Introduction

Fair recognition of mistakes is essential to improving our political judgment. On this page I go over a variety of errors in political judgment - some made by me in the past, and some made by other people whose views have been close enough to my own that they can still provide cautionary tales for myself and for the interested reader.

I'm not going to list all the times where I or likeminded people made a judgment which was subsequently vindicated by history. This would be a much larger project than enumerating the mistakes, and it would be a lot more boring to write and to read, so I am delaying that project until some other day. For now, note that some mistakes in judgment are inevitable, and if a thought process produces the right answer nine times out of ten, it may be best to stick with it rather than switching to an alternative that may be even worse. So use this page as a resource to be more mindful about ways that I or you can make mistakes, but don't use it to draw sweeping conclusions about methodologies and ideologies.

Big historical errors

In the mid 20th century, overpopulation was a very common worry among intellectuals. The government of China implemented severe family restrictions on this basis, cutting their future population by a huge amount, perhaps hundreds of millions. Now we know that this was a catastrophic misjudgment. I feel that had I lived at the time, I likely would have been persuaded by expert warnings about overpopulation and might have supported harmful family planning policies. However I don't know much about the history of this debate. A more serious analysis of what people were arguing at the time would help illuminate whether the overpopulation 'bomb' was indeed an expert consensus and whether it had the kinds of arguments that would have persuaded me, or if it had flaws that could have been spotted ahead of time.

Errors of sloppiness

Sometimes I just haven't done enough research to fully understand an issue, and putting in more time and effort reveals flaws in my previous views. The short story with these errors is that I know how to avoid them, I just don't always get around to actually doing the necessary work.

When debate grew in early 2021 about whether we should withdraw from Afghanistan, I was initially slightly opposed to withdrawal, and assumed based on some headlines that the Taliban had violated the deal that the Trump administration had signed with the Taliban. I did not think much about the deal because hardly anyone in the Western foreign policy community was really talking about it - all debate over Afghanistan focused on the merits and ignored the obligations of the deal. But upon looking more closely, I realized that the Taliban had in fact complied with the deal for all practical intents and purposes and so the US ought to withdraw as a matter of principle.

I gave Trump an excessively low score for great power politics in my 2020 presidential evaluation. He was still a bad president in this respect, but not as bad as I judged. The cause of this error was that I wrote the report by accumulating a long list of particular incidents (especially the most newsworthy ones, which reflected very poorly on the administration) but never adequately stepped back towards a holistic consideration of progress and setbacks.

Intelligence failures

Sometimes I just don't make the right calls due to failures in judgment or unsolved research questions.

In 2020 I produced a model estimating the benefits and harms of Black Lives Matter protests. Initially, I (and apparently every epidemiologist and political commentator who addressed the matter directly) assumed that the protests would aid the spread of COVID-19, and I counted that as by far the greatest harm of the protests. However, research subsequently suggested that the protests actually had no impact or even a negative impact on COVID-19 as, while the protesters became more active, they discouraged lots of other people from going out.

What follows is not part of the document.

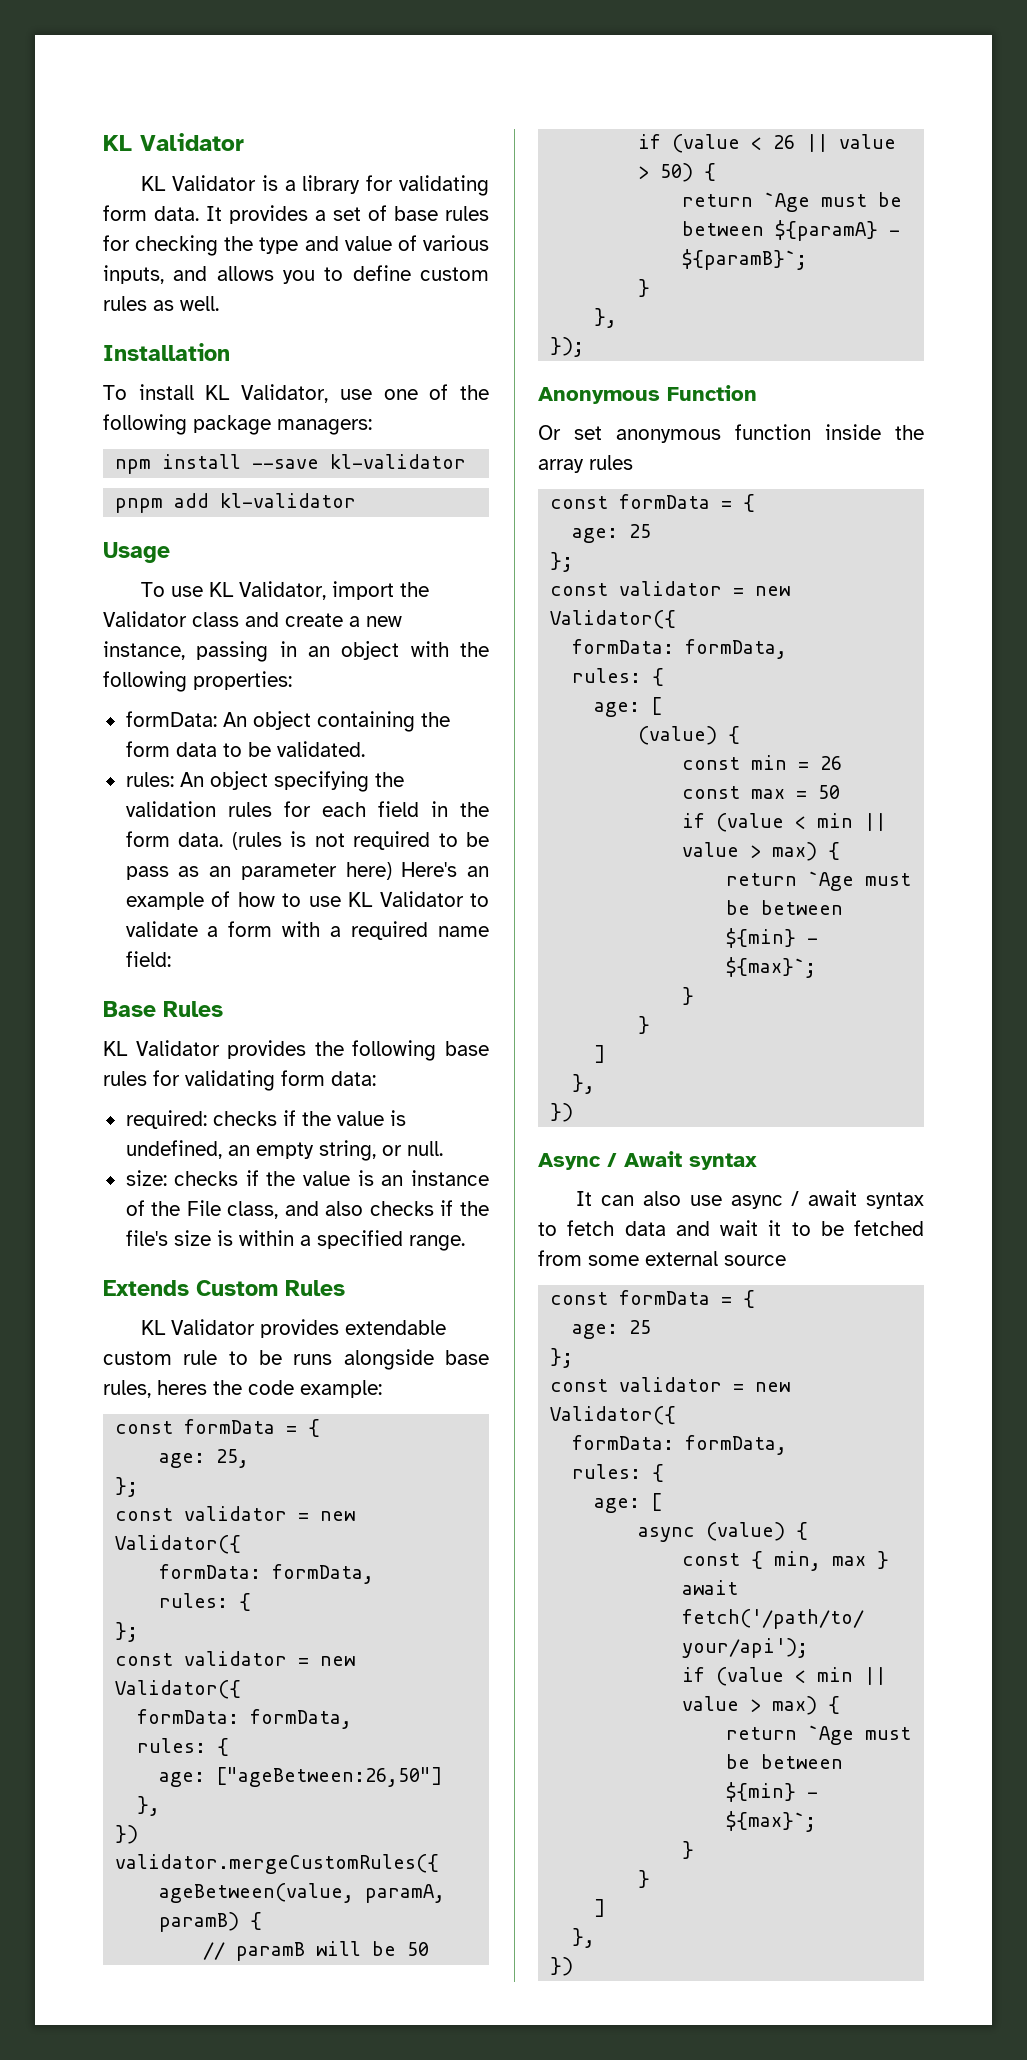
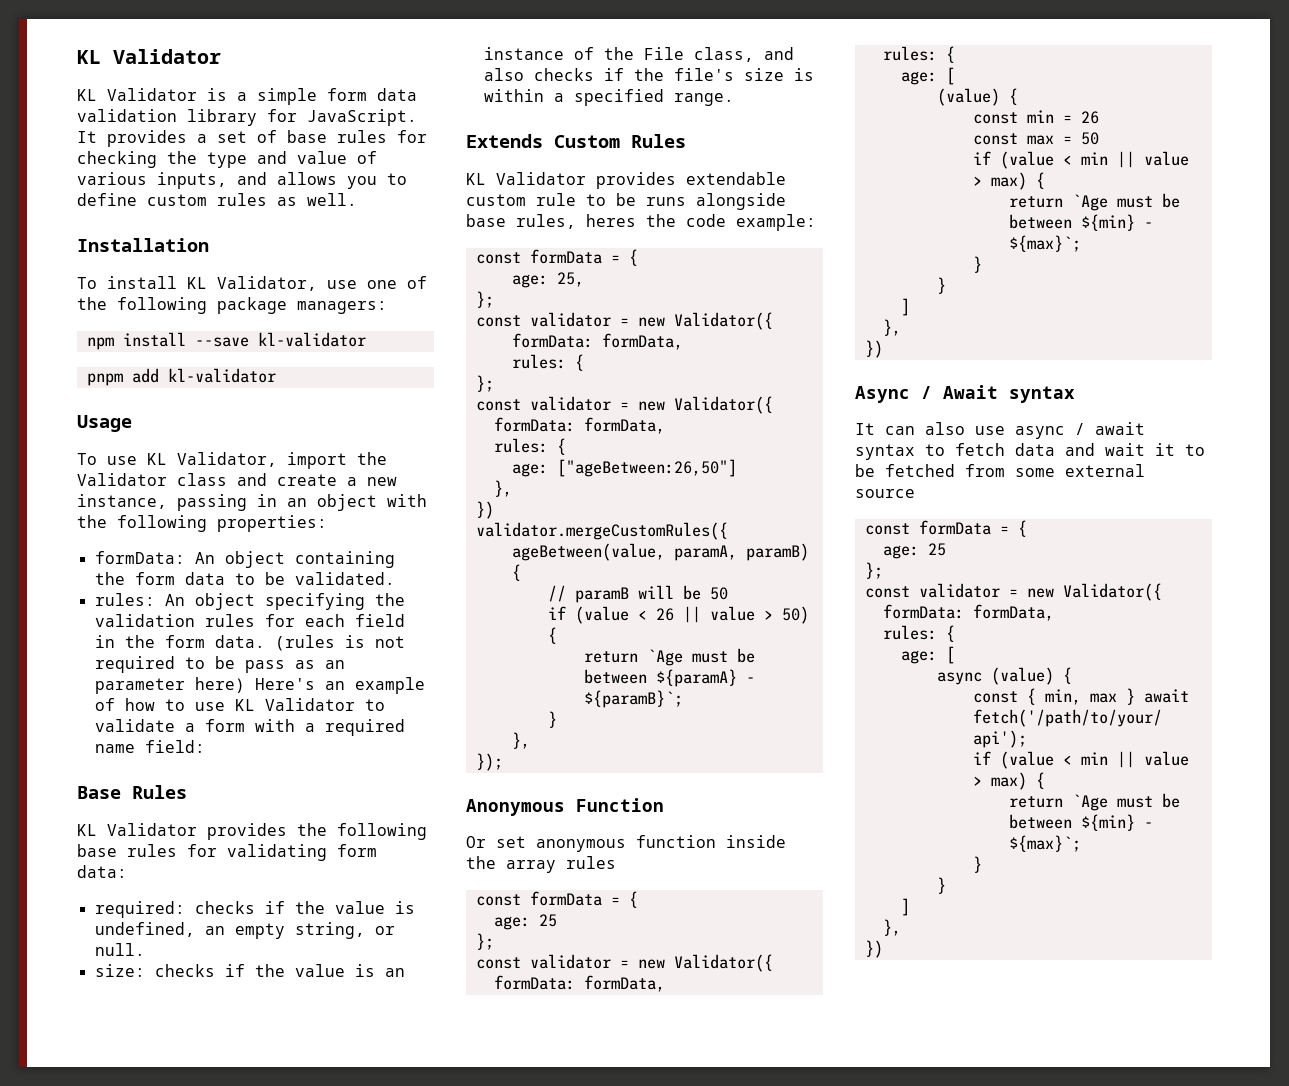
[302,175,489,196] [103,205,199,221] library for validating form data. -> [257,88,417,105] [77,109,417,126] simple form data validation library for JavaScript.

I thought vaccine lotteries were a good idea for encouraging use of the COVID-19 vaccine, but later research showed that they don't work.

Hindsight is 20/20

Sometimes a 'bad' policy turns out well because of extenuating circumstances, or vice versa. We can't draw clear lessons from these cases, but it is good to keep them in mind. They help us understand the limits of how robust our political judgments can be.

I think Brexit was one example of this. I opposed Brexit at the time based on my general support for internationalism, trade and immigration. I didn't research the issue much at all, but likeminded and better-informed people generally reached the same conclusion. Unfortunately, the COVID-19 pandemic arrived very shortly after Brexit, and many British lives were saved by the fact that they did their own vaccine procurement instead of relying on the terrible EU bureacracy. I've seen people allege that the UK could have done its own vaccine procurement even if it had remained in the EU, but it seems unlikely that they would have actually chosen to do that. I still doubt that Brexit was a good idea considering that such pandemics are generally very rare, but at least in hindsight it seems to have been a good thing.